For most of modern science the order has been settled. Matter came first, and after billions of years it arranged itself into brains, and brains somehow produced consciousness. Conscious realism turns that arrow around. It proposes that consciousness is the ground floor, the thing that was there first, and that space, time and physical objects are how consciousness represents itself to itself. Matter does not produce mind on this view. Mind renders matter.

The move is not mysticism for its own sake. It comes from a corner the interface theory paints you into. If every object you perceive is an icon rather than the reality beneath, then matter itself, examined closely, dissolves into one more thing that appears to a perceiver. The one item that cannot be dissolved into an appearance is the perceiver, because an appearance with nobody to appear to is not an appearance at all. Consciousness is the one thing that resists being demoted to a picture.

Hoffman goes further than the negative point and tries to build a positive theory, in which reality is a vast network of interacting "conscious agents", and space, time and matter emerge from their interactions the way a coastline emerges from countless smaller details. This is the most speculative part of his programme and the least tested. Even sympathetic readers tend to treat it as a research direction rather than an established account.

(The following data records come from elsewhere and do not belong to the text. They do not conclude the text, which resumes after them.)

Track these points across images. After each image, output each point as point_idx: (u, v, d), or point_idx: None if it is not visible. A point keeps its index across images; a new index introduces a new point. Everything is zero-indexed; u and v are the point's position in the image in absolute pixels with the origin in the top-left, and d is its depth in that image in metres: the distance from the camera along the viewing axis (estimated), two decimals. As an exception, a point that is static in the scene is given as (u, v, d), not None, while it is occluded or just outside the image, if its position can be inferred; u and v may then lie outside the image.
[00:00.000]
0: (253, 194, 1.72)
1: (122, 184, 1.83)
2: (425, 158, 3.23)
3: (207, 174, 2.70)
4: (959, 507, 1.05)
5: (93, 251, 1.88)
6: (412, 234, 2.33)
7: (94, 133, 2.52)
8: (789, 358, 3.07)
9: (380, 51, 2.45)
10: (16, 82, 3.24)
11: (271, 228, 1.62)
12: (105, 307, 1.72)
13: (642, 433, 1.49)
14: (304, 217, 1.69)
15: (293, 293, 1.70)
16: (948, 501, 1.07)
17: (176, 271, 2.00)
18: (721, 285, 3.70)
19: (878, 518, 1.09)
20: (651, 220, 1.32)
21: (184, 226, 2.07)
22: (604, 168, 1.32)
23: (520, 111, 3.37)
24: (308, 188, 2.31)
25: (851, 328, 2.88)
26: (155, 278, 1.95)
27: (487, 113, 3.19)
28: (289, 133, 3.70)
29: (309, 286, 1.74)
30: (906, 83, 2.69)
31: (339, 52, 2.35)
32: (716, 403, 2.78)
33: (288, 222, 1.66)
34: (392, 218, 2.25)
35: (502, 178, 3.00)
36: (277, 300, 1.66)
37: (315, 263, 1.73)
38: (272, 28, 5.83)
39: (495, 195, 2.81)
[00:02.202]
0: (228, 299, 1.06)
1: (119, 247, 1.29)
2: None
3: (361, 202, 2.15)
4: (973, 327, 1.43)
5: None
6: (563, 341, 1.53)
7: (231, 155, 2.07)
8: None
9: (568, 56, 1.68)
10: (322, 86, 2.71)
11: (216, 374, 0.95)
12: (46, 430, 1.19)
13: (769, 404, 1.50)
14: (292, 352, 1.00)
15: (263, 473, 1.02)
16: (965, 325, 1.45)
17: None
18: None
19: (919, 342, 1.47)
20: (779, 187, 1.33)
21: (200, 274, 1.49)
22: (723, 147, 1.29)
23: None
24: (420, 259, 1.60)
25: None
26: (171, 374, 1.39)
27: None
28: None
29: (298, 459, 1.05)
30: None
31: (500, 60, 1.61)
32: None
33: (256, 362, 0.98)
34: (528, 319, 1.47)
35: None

Conscious realism is best held the way this whole territory should be, seriously and loosely. It is a minority position among scientists and philosophers, and the burden of proof sits squarely on it. What makes it worth knowing is less the answer than the pressure it applies to the default story. The claim that matter obviously comes first is itself an assumption, and conscious realism is what it looks like to take the opposite assumption seriously.